It was following the Lions series, in which ten tourists were sent home, that Robson delivered a damning indictment on the state of rugby saying the game had reached a breaking point.
Several of those - notably prop Adam Jones - were injured by clearing out at the breakdown but since then the game's lawmakers have clamped down on the illegal use of the shoulder.
That together with greater research has reassured Robson but he maintains there is a still long way to go.
"I have been greatly heartened by what's happened over the last 12 months," Robson told the Rugby Paper. "I spoke out last year because in my experience things were getting worse and worse.
"The type of injuries caused by foul play seem to have been clamped down on by the referees and citing officers.
"That is especially true with shoulder charges and illegal tackles where you don't use your arms.
"I just found the deliberate barging at rucks abhorrent but massive strides have been made to stamp that out.
"There's still foul play as you have seen in the Tri-Nations referees have been far quicker to stamp down on it and people are getting banned for it. That's sending a message to players and especially coaches that it is unacceptable.

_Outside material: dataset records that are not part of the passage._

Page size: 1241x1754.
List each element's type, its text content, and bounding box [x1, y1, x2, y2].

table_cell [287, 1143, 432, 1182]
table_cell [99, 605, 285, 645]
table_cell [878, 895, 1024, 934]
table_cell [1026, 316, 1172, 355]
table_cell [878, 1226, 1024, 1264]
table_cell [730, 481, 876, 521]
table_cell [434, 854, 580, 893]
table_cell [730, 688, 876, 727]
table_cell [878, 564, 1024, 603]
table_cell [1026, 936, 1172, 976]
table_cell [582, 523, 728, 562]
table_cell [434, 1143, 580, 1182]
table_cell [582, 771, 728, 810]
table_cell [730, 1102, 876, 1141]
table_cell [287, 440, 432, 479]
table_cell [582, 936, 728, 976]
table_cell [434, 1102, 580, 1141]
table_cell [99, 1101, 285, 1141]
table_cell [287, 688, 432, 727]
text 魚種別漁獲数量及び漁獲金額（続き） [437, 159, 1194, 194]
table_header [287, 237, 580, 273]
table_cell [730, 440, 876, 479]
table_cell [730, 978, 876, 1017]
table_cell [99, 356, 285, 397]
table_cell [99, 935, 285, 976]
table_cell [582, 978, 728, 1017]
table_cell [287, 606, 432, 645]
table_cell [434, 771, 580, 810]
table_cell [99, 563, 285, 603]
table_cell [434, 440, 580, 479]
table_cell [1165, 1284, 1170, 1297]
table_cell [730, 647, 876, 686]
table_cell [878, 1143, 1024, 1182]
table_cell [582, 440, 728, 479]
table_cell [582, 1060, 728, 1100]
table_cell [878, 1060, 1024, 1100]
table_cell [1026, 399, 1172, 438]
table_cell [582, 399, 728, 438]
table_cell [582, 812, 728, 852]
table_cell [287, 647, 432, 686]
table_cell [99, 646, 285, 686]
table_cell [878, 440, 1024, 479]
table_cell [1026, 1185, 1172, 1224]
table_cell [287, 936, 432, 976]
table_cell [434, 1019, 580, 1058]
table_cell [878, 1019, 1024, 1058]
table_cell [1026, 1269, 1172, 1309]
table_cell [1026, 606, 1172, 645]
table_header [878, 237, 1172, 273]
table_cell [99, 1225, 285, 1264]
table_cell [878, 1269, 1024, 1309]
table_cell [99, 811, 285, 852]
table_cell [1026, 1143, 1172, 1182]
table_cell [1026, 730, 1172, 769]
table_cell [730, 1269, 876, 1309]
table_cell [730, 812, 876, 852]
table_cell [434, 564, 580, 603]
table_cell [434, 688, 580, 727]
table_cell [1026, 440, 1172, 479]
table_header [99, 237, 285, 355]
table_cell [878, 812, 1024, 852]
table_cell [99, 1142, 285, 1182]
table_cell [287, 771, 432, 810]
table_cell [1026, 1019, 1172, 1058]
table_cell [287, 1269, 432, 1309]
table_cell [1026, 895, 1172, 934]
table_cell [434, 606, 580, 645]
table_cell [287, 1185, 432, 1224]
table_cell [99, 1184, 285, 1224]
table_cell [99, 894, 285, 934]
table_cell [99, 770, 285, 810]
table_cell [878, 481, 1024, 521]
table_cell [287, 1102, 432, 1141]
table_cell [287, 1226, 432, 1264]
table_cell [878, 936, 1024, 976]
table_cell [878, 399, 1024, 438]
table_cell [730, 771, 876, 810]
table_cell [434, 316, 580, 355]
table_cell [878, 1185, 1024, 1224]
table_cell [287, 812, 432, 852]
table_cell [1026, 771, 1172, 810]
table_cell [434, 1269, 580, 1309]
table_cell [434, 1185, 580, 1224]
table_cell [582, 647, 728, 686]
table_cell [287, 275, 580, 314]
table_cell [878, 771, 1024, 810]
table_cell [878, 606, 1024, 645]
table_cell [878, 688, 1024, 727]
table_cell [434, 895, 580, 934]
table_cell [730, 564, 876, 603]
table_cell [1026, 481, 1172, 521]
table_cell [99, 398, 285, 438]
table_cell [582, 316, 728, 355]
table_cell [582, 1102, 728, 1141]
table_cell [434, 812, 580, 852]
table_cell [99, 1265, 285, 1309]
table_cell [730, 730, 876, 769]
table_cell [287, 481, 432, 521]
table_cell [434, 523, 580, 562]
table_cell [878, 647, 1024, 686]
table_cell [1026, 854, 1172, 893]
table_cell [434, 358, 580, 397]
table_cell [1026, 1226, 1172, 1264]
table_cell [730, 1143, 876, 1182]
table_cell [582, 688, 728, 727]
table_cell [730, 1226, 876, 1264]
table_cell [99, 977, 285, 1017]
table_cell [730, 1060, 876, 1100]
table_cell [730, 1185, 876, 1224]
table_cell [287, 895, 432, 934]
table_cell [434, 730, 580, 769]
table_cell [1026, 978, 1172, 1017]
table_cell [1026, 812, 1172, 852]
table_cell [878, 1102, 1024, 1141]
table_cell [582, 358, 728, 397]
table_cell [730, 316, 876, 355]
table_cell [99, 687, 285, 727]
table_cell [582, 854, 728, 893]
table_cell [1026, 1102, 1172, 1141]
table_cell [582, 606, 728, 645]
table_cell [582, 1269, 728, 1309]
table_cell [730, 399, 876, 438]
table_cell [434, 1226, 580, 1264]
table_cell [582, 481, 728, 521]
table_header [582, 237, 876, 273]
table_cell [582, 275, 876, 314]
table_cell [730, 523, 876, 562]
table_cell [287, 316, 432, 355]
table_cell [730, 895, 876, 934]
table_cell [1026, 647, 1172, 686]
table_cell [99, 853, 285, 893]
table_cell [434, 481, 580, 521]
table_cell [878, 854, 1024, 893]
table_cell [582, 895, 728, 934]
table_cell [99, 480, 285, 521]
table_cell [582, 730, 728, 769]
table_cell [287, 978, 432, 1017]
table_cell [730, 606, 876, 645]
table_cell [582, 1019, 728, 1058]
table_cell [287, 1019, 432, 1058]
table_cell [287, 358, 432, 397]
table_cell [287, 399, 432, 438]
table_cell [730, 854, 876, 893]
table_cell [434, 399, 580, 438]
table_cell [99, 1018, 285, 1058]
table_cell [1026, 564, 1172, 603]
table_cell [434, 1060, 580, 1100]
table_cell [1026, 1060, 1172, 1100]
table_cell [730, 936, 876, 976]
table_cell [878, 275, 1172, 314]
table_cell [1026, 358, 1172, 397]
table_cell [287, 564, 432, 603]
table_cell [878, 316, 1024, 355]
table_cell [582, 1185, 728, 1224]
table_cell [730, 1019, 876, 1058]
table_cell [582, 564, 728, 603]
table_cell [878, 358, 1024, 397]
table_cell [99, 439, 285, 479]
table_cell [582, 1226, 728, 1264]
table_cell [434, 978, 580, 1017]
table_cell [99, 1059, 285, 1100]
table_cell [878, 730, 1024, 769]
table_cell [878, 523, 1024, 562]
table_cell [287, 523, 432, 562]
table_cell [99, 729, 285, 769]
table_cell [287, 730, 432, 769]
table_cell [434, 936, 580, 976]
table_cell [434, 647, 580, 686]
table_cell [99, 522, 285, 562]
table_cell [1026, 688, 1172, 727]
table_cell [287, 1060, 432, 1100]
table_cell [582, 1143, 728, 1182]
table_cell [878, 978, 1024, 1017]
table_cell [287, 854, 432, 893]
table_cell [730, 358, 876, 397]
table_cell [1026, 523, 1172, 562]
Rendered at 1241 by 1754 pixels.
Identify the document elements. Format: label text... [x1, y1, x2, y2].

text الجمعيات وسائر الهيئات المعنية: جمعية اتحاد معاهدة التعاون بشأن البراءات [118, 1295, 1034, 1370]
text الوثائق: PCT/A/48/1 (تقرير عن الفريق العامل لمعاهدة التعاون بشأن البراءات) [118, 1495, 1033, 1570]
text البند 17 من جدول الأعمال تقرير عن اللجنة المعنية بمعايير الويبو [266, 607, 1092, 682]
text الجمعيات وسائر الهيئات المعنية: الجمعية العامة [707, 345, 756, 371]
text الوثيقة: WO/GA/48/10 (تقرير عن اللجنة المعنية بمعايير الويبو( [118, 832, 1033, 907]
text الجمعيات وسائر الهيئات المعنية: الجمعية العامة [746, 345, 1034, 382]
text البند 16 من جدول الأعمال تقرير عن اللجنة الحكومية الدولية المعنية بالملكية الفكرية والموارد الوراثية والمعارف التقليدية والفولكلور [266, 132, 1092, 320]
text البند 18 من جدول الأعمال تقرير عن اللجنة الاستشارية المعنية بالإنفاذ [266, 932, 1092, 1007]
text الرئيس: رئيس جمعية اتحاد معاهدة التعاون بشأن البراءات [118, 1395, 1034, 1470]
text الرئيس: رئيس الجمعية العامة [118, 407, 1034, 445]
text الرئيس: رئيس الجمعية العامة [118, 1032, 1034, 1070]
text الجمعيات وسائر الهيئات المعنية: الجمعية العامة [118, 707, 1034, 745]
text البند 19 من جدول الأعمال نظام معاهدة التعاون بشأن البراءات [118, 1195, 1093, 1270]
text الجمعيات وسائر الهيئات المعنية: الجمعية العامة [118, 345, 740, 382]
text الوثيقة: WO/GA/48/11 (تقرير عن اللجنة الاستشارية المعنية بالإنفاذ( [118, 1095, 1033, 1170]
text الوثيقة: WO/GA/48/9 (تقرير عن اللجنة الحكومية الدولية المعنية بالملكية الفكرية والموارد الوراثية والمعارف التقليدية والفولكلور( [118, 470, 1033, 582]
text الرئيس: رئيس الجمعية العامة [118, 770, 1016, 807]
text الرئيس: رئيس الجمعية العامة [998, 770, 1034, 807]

"That's one area and another is the collective will to improve the situations. The IRB held a big medical conference at Twickenham in February and lots of good ideas came out of that which have been taken up.
"Another is scheduled before the Autumn Internationals and we are making great strides in getting data in which leads to analysis which leads to solutions.
"We are still nowhere near where we need to be as a sport but considerably further on."